图 5: 展示 $W_{\Theta}$ 变量如何随网络当前扩散时间步变化。图 6: (a) 展示数据集标注带来的限制,(b) 呈现我们提出模型的部分局限性。真实边界以绿色显示,预测边界以蓝色显示。
5 Limitations
5 局限性
Despite these promising results, there are also some limitations. For example, some annotations within the datasets may not be entirely precise. Figure 6a portrays certain inconsistencies in the annotations of data. However, despite these annotation challenges, our proposed method demonstrates superior precision in the segmentation of skin lesions in comparison to the annotators. The results indicate that with more meticulous annotation of the masks, our proposed approach could have achieved even higher scores across all evaluation metrics. It is worth noting that there were instances where our model deviated from the accurate annotation and erroneously partitioned the area. Figure 6b depicts instances where our proposed methodology fails to segment the skin lesion accurately. The difficulty in accurately demarcating the boundary between the foreground and background in skin images arises from the high similarity between these regions and requires more work that we aim to address in future work.
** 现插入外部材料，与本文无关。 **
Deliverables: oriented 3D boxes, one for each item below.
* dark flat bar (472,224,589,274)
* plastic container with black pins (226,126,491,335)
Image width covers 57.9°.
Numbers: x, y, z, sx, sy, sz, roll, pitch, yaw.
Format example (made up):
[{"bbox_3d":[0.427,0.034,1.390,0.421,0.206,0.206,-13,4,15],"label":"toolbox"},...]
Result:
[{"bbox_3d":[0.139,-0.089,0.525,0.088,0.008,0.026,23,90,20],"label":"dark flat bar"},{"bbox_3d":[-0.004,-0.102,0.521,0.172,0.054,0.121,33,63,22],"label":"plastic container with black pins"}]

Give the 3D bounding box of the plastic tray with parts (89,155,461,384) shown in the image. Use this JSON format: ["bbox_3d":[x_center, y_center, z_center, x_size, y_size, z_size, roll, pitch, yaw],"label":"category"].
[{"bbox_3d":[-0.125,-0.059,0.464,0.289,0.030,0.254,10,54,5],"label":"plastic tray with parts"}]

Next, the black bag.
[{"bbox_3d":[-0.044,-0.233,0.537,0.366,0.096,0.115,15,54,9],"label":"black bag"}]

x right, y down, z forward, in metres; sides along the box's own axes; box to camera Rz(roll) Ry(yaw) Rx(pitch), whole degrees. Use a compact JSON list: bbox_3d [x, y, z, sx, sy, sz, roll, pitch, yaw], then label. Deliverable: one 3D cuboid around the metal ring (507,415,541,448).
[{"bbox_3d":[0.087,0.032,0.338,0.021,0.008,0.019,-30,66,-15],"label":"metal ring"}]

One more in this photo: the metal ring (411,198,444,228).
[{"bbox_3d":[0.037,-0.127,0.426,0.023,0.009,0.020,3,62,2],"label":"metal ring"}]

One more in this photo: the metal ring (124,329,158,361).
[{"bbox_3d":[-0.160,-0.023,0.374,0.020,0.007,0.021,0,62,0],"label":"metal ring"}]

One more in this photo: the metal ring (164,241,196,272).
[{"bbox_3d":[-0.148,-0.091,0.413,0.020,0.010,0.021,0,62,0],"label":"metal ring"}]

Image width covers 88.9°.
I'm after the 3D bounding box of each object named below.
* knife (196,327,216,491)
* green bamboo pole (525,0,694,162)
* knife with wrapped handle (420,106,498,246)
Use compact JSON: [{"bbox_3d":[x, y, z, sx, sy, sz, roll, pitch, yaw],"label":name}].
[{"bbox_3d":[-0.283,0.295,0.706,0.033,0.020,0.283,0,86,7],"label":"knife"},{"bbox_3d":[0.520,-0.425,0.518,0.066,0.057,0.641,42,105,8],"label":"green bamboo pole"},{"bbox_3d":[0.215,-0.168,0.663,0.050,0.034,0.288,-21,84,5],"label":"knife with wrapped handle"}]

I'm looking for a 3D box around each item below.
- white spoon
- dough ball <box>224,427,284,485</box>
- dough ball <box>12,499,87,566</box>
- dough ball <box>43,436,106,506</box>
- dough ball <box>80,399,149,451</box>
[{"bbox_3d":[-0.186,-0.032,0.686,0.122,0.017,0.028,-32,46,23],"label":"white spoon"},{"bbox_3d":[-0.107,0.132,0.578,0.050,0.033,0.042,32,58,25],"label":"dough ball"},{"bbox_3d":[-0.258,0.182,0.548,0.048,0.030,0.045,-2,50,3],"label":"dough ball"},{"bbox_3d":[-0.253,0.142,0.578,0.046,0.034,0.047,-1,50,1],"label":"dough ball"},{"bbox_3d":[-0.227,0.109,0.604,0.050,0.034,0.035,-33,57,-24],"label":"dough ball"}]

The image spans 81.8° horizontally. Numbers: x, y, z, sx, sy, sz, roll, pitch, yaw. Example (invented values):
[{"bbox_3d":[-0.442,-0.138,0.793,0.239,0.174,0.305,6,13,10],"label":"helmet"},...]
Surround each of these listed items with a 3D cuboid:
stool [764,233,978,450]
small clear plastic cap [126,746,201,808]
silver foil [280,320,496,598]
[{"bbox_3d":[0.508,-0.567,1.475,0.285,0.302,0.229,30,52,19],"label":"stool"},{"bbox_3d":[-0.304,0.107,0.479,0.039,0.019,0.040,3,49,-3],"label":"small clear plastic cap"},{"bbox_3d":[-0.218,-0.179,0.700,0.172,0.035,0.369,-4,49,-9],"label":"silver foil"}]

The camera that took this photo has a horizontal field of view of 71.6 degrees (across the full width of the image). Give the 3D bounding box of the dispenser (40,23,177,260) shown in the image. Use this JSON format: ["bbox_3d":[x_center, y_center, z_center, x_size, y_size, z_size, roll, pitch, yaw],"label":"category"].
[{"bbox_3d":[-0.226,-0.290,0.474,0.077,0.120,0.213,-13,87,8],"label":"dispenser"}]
尽管取得了这些令人鼓舞的成果,但仍存在一些局限性。例如,数据集中部分标注可能不够完全精确。图6a展示了数据标注中的某些不一致性。然而,尽管存在这些标注挑战,我们提出的方法在皮肤病变分割方面展现出优于人工标注的精度。结果表明,若采用更精细的掩膜标注,本方法有望在所有评估指标上获得更高分数。值得注意的是,模型偶尔会偏离准确标注并错误划分区域。图6b呈现了本方法未能准确分割皮肤病变的案例。由于皮肤图像中前景与背景区域的高度相似性,精确划定其边界存在困难,这需要我们通过后续工作进一步解决。
6 Conclusion
6 结论
This paper introduced the Der moS eg Diff diffusion network for skin lesion segmentation. Our approach introduced a novel loss function that emphasizes the importance of the segmentation’s boundary region and assigns it higher weight during training. Further, we proposed a denoising network that effectively models the noise-semantic information and results in performance improvement.
本文介绍了用于皮肤病变分割的Der moS eg Diff扩散网络。我们提出了一种新颖的损失函数,强调分割边界区域的重要性,并在训练过程中赋予其更高权重。此外,我们还提出了一种降噪网络,能有效建模噪声-语义信息,从而提升性能。